_Passage to read_
····················
A Learning Process: Re-doing CoR part 1

We're writing this blog for several reasons:

  1. To work out the intellectual material for the book we're writing
  2. To provide value to our community as quickly as possible
  3. To get feedback from our readers as soon as possible (validation-centric)

However, we're also finding that the process of creating each blog and each podcast is, in and of itself, a learning process.  In recording the podcast for the Testing the Chain of Responsibility, Part 1 blog we realized that we'd actually done it wrong. [1]

In that blog we said "The same mock can be used to test each Handler."  The problem with that is the redundancy; we'll be testing the delegation issues in each handler, and those tests will all be duplicates of each other.

So, stay tuned for Testing the Chain of Responsibility Part 1, Redux.

We learn from you, but we also learn from ourselves. :) 

 

Posted on: February 11, 2021 08:00 AM | Permalink | Comments (0)

Testing Best Practices: Test Categories, Part 3

Continued from Test Categories, Part 2

Constant Specification

We often find values that are significant to a given problem domain, but are otherwise arbitrary.  For example, the sales tax rate in a state might be .08 (8 percent), but this is just the rate as currently defined by that state’s government.
····················
_Dataset excerpts_

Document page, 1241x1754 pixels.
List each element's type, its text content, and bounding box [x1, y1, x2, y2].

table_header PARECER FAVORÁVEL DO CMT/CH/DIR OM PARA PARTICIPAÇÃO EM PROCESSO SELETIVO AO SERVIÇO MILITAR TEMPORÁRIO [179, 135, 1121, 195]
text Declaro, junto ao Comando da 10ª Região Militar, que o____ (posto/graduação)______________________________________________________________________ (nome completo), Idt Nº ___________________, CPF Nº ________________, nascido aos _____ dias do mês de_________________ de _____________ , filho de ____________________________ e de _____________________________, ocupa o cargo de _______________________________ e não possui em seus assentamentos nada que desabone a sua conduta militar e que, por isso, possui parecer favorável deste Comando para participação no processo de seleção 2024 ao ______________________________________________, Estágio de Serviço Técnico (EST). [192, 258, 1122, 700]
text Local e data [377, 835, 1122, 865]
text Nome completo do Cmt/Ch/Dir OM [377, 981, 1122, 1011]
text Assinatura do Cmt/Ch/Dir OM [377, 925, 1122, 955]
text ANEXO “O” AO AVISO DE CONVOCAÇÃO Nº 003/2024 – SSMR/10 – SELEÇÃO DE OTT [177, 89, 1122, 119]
····················
_Task objective_
In the blog text above, condense the paragraph that begins "In that blog we said" into one shorter sentence that keeps its main facts.

_Reply to the task_
The earlier blog's claim that the same mock could test each Handler was flawed, because the delegation tests in every handler would be redundant duplicates of one another.